Crítica publicada em O Globo
Por Clovis Levi – Rio de Janeiro – 10.10.1981
A cidade do interior, vista com humor, poesia e clareza
Termina amanhã a temporada do melhor texto infantil em cartaz no momento: As Três Luas de Junho e uma de Julho, de Tonio Carvalho, vencedor do último concurso de dramaturgia promovido pelo Serviço Nacional de Teatro. O autor mostra, para uma plateia urbana, uma alma ligada ao mundo das cidades do interior; sua ingenuidade, sua malandragem, suas crenças, seus segredos. Tonio Carvalho tenta manter vivo esse povo cada vez mais descaracterizado, cada vez mais distante, que desaparece dia a dia. Misturando realidade, fantasia, nostalgia, atores e bonecos, o autor trata poeticamente das festas juninas e seu linguajar reflete um sério trabalho de pesquisas, com forte dose de humor e de comunicabilidade.

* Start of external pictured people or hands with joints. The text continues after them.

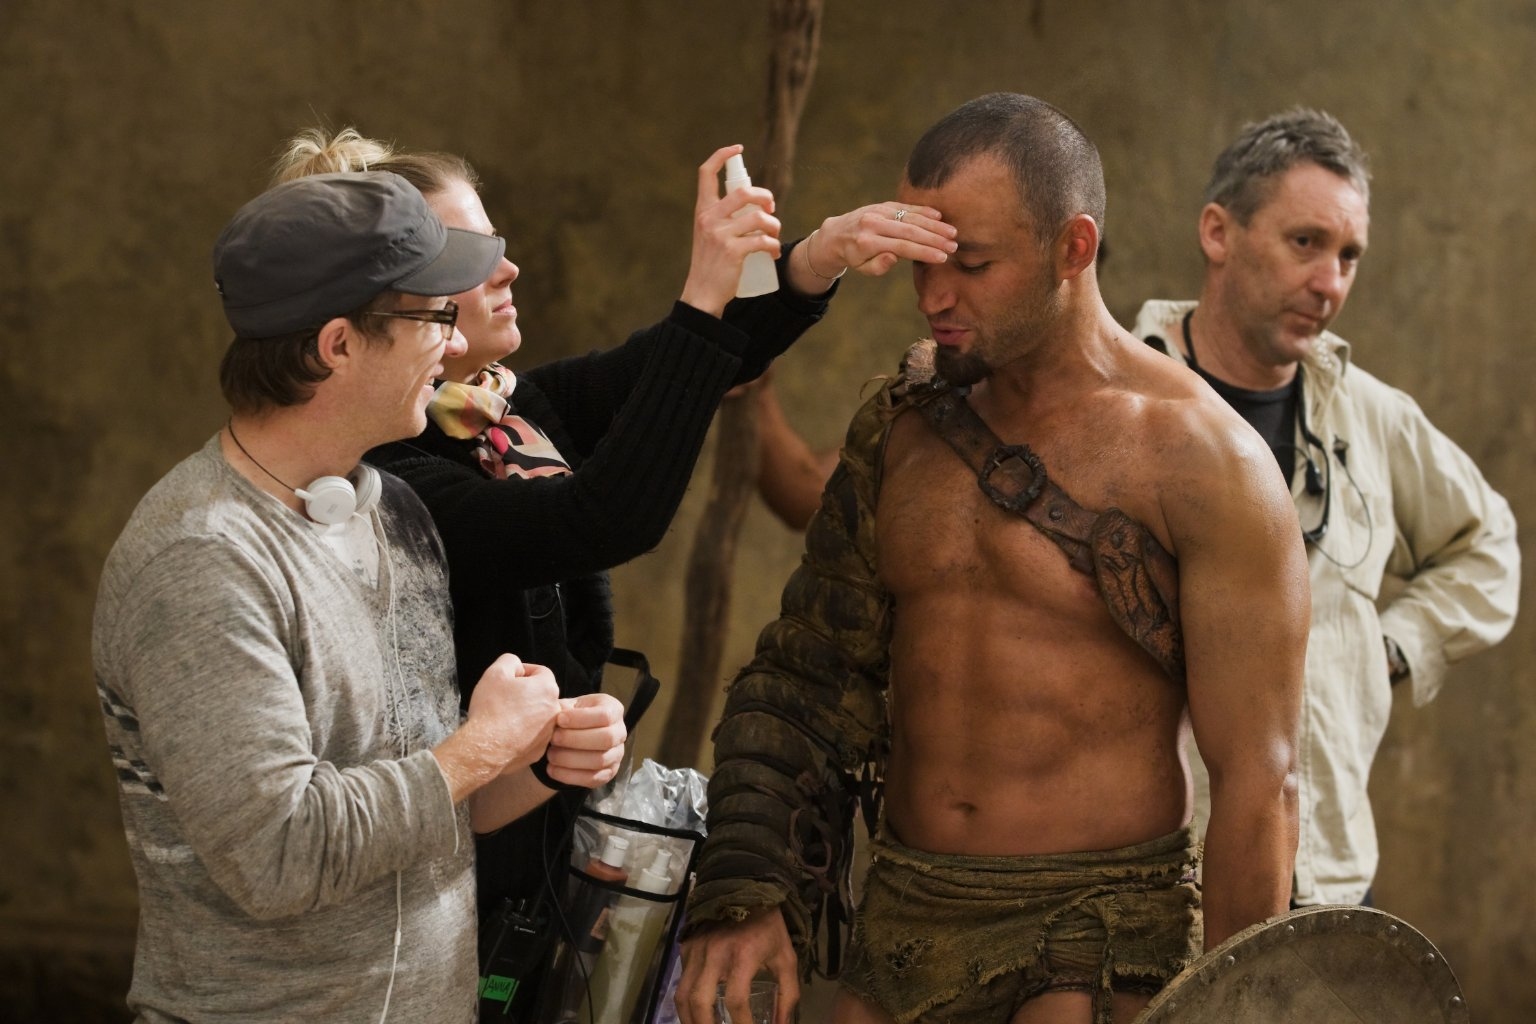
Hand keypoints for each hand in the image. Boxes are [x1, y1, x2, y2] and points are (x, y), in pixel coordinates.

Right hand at [464, 653, 560, 771]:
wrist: (486, 747)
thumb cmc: (491, 709)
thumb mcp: (495, 672)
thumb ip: (510, 661)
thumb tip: (516, 666)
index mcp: (547, 689)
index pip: (541, 671)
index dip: (524, 671)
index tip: (510, 677)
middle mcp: (554, 711)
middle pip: (541, 694)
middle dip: (524, 692)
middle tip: (504, 696)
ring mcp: (548, 733)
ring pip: (538, 716)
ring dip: (525, 713)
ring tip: (504, 716)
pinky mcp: (539, 750)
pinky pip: (533, 736)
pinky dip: (522, 732)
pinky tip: (506, 732)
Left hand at [542, 692, 626, 787]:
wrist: (574, 736)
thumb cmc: (572, 717)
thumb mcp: (569, 706)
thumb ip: (562, 707)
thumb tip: (549, 709)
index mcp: (613, 710)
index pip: (604, 715)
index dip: (581, 719)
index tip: (559, 719)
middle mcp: (620, 733)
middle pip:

O texto é ótimo; o espetáculo é lindo e criativo. Mas, paradoxalmente, a beleza da encenação, em vez de ampliar o sentido do texto, faz com que o texto perca grande parte de sua força. Ao final da apresentação fica a sensação de um belo espetáculo criado em cima de um texto que “não cheira nem fede”. O que, indiscutivelmente, não é verdade. O que ocorre é que a encenação (concebida pelo próprio autor – Tonio Carvalho – com Sonia Piccinin) não explora devidamente os significados do texto, não aprofunda os pequenos (mas sempre grandes) conflitos humanos e, também, não leva até o espectador, a beleza literária da peça. É uma pena ver uma peça tão bonita, tão trabalhada pelo autor, virar um mero roteiro de um bonito espetáculo.
Mas há um outro problema: a beleza deste espetáculo não é suficientemente dosada. Isso determina um acúmulo de movimentos, sons, cores, adereços que acabam criando uma certa confusão visual, já que as ações nem sempre correm do mesmo lado que o texto. Para essa confusão contribui muito, também, a grande quantidade de palavras perdidas pela plateia, devido ao alto acompanhamento musical (a primeira cena dos bonecos; a conversa dos fugitivos). O espetáculo é rico (até demais) em imagens, é visualmente dinâmico, é muito criativo. Entretanto, várias cenas começam com impacto e vão se esvaziando progressivamente. Isso se nota facilmente nos momentos em que as crianças passam a ficar mais agitadas e o ritmo às vezes emperra (o canto de São João, em que cada ator diz um versinho, por exemplo). O espetáculo começa muito bem, com ótimo clima e indiscutível criação de interesse junto ao público; aí, a encenação vai caindo para crescer de novo a partir do momento em que a noiva foge. É bastante forte a cena do cerco dos fugitivos e da sua morte; há clima, emoção, beleza visual; da mesma forma que é muito bonita a cena do dragão (os sons, os movimentos, as cores). As Três Luas de Junho e uma de Julho é o primeiro trabalho do “Teatro Feliz Meu Bem”, grupo que mostra seu cartão de visitas ao público carioca com uma boa dose de vitalidade. É preciso, apenas, dosar a criatividade e realizar melhor o estudo do texto para dar-lhe o justo valor e para tornar as situações mais claras para o público. No elenco, destacam-se Marília Brito (Joana) e Carlota Maria (Padre). A bela música de Ronaldo Mota contribui decisivamente para os diversos climas criados nesta bonita encenação.